Text passage
>>>

Use cases - Amazon Redshift

Use cases

The following use cases demonstrate how to use CREATE MODEL to suit your needs.

Simple CREATE MODEL

The following summarizes the basic options of the CREATE MODEL syntax.

Simple CREATE MODEL syntax

CREATE MODEL model_name FROM { table_name | ( select_query ) } TARGET column_name FUNCTION prediction_function_name IAM_ROLE { default } SETTINGS ( S3_BUCKET 'bucket', [ MAX_CELLS integer ] )

Simple CREATE MODEL parameters

model_name

The name of the model. The model name in a schema must be unique.

FROM { table_name | ( select_query ) }

The table_name or the query that specifies the training data. They can either be an existing table in the system, or an Amazon Redshift-compatible SELECT query enclosed with parentheses, that is (). There must be at least two columns in the query result.

TARGET column_name

The name of the column that becomes the prediction target. The column must exist in the FROM clause.

<<<

Supplied material
>>>

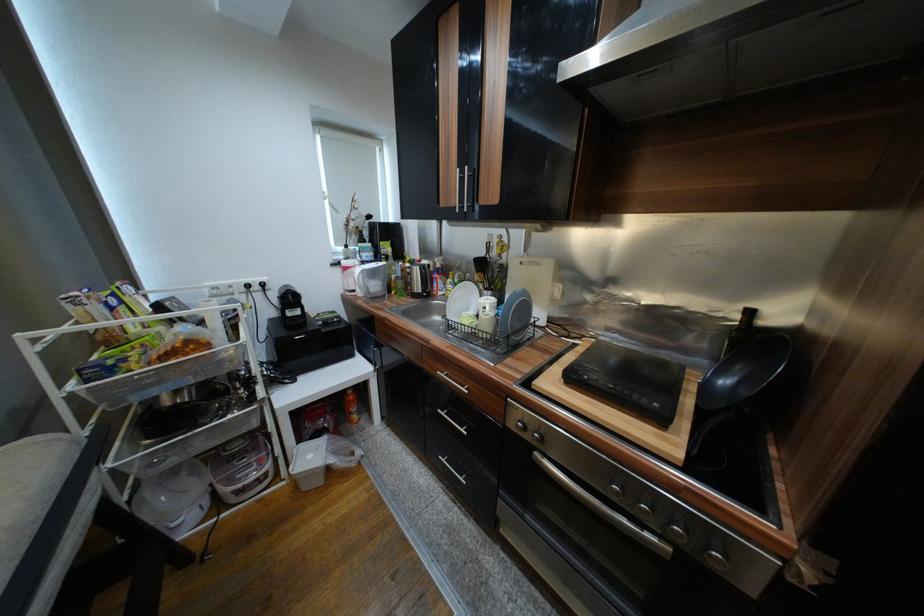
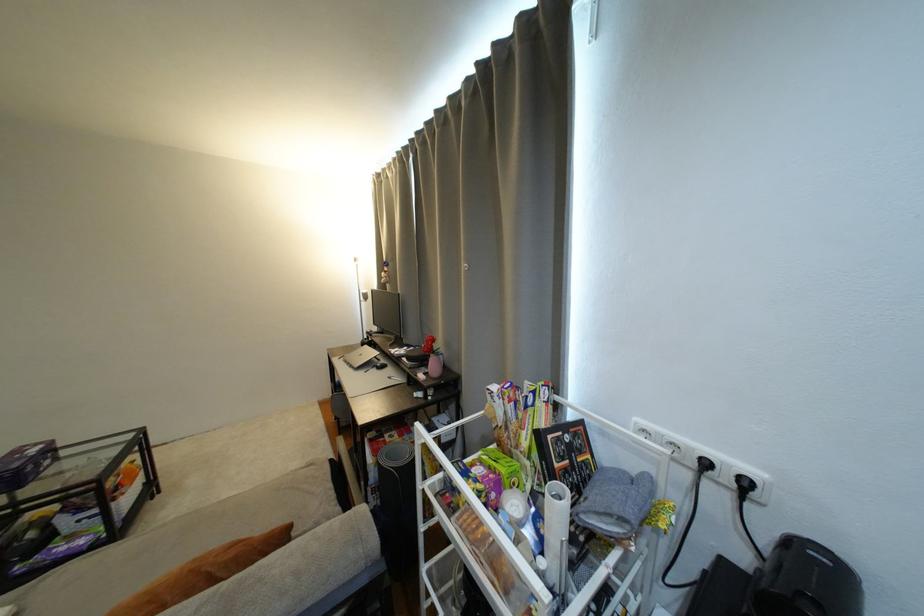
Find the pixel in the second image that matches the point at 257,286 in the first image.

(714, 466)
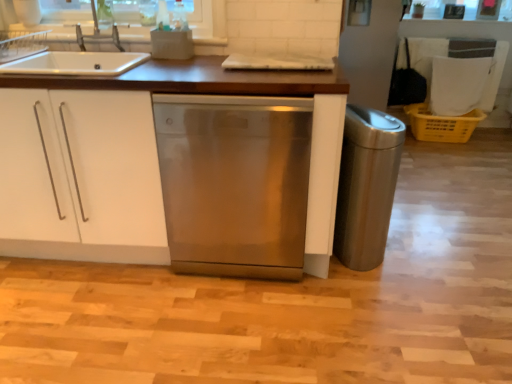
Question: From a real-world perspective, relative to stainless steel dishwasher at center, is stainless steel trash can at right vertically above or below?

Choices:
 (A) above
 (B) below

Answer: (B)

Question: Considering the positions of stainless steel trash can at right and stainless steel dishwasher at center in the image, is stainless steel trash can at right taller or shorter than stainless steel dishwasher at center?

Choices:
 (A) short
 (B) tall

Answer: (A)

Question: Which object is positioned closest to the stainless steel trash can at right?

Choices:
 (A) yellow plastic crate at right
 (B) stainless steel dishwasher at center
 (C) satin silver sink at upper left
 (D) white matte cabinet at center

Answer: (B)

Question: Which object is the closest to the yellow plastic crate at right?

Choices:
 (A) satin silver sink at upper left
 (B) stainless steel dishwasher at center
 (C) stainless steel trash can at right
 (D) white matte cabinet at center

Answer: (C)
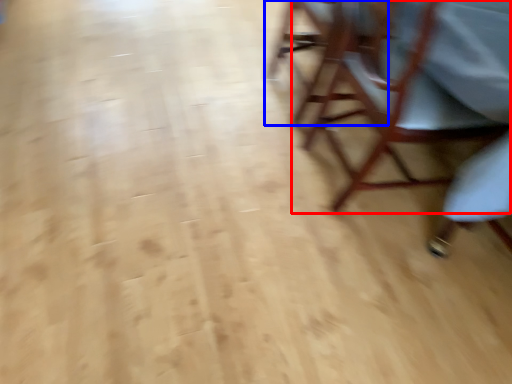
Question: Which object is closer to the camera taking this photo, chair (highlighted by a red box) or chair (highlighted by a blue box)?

<<<

Assigned task
Can you transcribe the Amazon Redshift text word for word, starting at "Simple CREATE MODEL syntax" and ending at "the query result."? The listing has nothing to do with the Amazon Redshift text.

Reply to the task
Simple CREATE MODEL syntax

CREATE MODEL model_name FROM { table_name | ( select_query ) } TARGET column_name FUNCTION prediction_function_name IAM_ROLE { default } SETTINGS ( S3_BUCKET 'bucket', [ MAX_CELLS integer ] )

Simple CREATE MODEL parameters

model_name

The name of the model. The model name in a schema must be unique.

FROM { table_name | ( select_query ) }

The table_name or the query that specifies the training data. They can either be an existing table in the system, or an Amazon Redshift-compatible SELECT query enclosed with parentheses, that is (). There must be at least two columns in the query result.